Benefits of Enterprise Performance Management[7]

At its core, the function of enterprise performance management is to improve organizational efficiency by balancing high-level business strategy with operational performance. Here are some of the benefits of EPM:

  • Better strategic alignment: Having clear goals and concrete plans that detail how to execute them (and measure progress) translates into a clearer organizational structure and prioritized objectives. This clarity of purpose offers employees throughout the organization increased stability and a greater sense of direction and unity—which in turn translates into better strategic alignment across departments.
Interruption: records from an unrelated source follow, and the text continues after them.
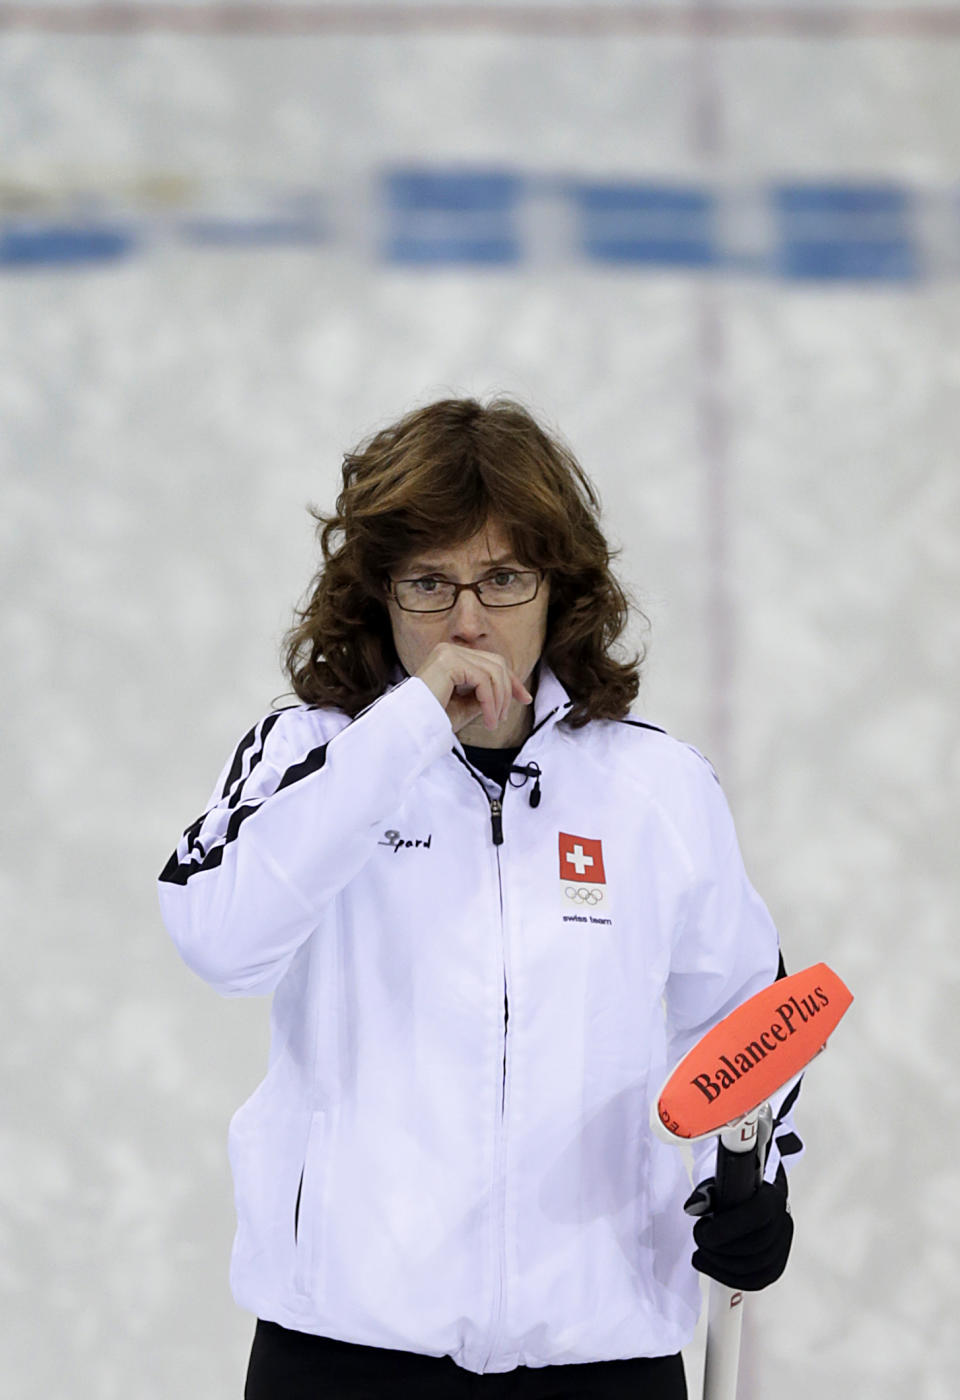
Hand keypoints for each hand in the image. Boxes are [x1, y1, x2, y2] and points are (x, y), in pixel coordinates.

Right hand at [415, 642, 532, 733]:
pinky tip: (488, 720)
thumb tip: (508, 691)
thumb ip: (484, 695)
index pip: (491, 661)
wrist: (409, 728)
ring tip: (494, 721)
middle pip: (497, 663)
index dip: (512, 680)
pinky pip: (484, 680)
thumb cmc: (433, 720)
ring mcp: (449, 652)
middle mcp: (450, 650)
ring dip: (500, 700)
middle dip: (508, 690)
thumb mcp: (466, 706)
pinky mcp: (449, 661)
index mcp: (451, 657)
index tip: (525, 698)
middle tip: (503, 717)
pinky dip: (491, 702)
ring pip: (494, 671)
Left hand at [684, 1170, 792, 1291]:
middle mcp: (783, 1223)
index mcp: (772, 1197)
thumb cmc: (734, 1193)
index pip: (757, 1215)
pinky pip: (755, 1282)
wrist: (751, 1201)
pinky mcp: (775, 1267)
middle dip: (720, 1248)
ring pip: (756, 1268)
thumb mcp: (719, 1185)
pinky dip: (728, 1278)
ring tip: (701, 1254)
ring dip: (721, 1265)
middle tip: (700, 1240)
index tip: (702, 1231)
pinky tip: (709, 1266)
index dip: (727, 1227)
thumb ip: (705, 1193)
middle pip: (756, 1245)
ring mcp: (782, 1248)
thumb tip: (692, 1207)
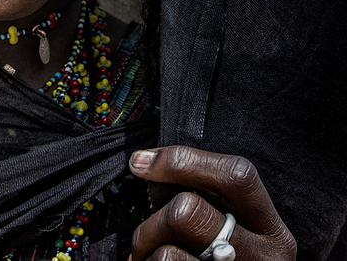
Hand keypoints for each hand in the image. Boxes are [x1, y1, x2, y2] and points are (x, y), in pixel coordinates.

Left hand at [128, 146, 295, 259]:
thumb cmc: (216, 260)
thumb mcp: (233, 230)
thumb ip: (208, 201)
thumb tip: (144, 164)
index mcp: (272, 231)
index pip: (237, 176)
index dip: (183, 160)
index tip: (140, 163)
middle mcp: (265, 259)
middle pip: (187, 211)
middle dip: (153, 221)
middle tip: (149, 237)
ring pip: (165, 253)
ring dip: (144, 253)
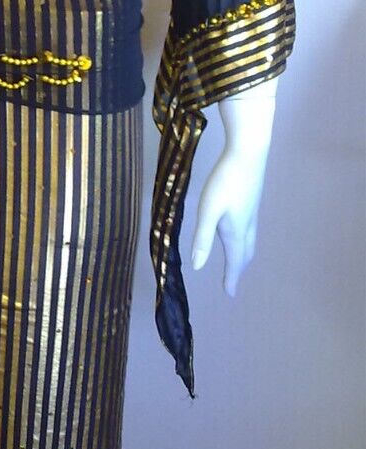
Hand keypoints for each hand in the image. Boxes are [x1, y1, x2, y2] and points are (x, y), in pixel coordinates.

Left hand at [188, 81, 277, 294]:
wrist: (248, 153)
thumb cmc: (226, 181)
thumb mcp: (208, 210)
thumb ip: (202, 238)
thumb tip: (197, 266)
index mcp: (236, 231)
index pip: (234, 262)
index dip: (231, 279)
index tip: (229, 294)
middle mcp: (247, 225)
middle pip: (244, 254)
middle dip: (238, 269)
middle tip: (232, 282)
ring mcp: (251, 213)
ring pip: (249, 242)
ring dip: (242, 256)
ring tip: (236, 262)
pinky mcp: (251, 202)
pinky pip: (249, 230)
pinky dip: (243, 241)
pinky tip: (236, 231)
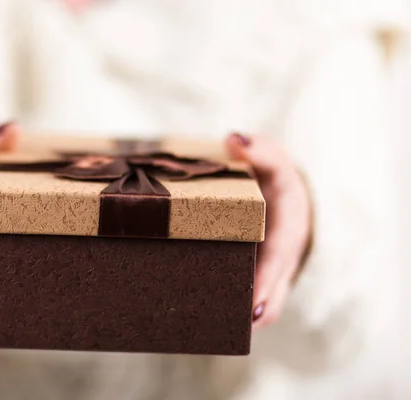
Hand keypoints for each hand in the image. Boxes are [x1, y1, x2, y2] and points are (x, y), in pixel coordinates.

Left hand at [226, 133, 311, 330]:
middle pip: (271, 291)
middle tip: (229, 326)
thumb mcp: (273, 160)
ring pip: (260, 299)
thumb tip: (234, 140)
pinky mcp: (252, 272)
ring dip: (239, 315)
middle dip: (254, 310)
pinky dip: (229, 305)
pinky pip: (244, 293)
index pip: (279, 257)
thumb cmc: (275, 178)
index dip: (267, 282)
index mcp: (287, 228)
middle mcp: (280, 255)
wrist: (282, 196)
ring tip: (210, 329)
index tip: (252, 305)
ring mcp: (267, 269)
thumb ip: (260, 151)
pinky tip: (200, 314)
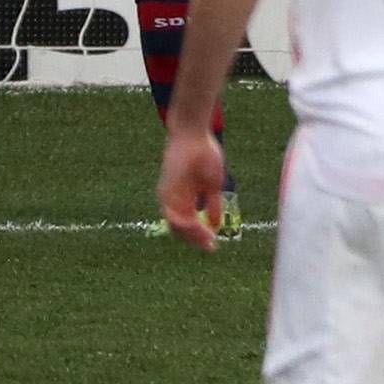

  • Improved business intelligence: By setting clear goals and actively tracking performance against key performance indicators (KPIs) across the organization, managers, and teams have a cohesive view of the current status of the business. This data empowers management to run projections, identify opportunities and threats, and make informed decisions to improve efficiency and profitability.
  • Improved profitability: By continuously monitoring the business’s financial performance and tracking margins, EPM can help business leaders to predict the profitability of future initiatives and scenarios. This enables them to adjust their strategy to take advantage of opportunities and avoid pitfalls, removing inefficiencies and maximizing returns.
  • Greater regulatory oversight and compliance: Accurate, real-time data from touchpoints throughout the business makes it easier to ensure regulatory compliance. Many modern EPM systems offer features that assist companies to generate detailed reports. This makes financial close easier by automating corporate financial reporting and tax reporting.
  • Streamlined financial processes: By promoting detailed expenditure projections, EPM facilitates better financial planning and analysis, resulting in more accurate budgets. With process automation and continuous tracking, EPM streamlines financial consolidation by removing a lot of the time-consuming admin. It also reduces errors from the process of reconciling the books for financial close.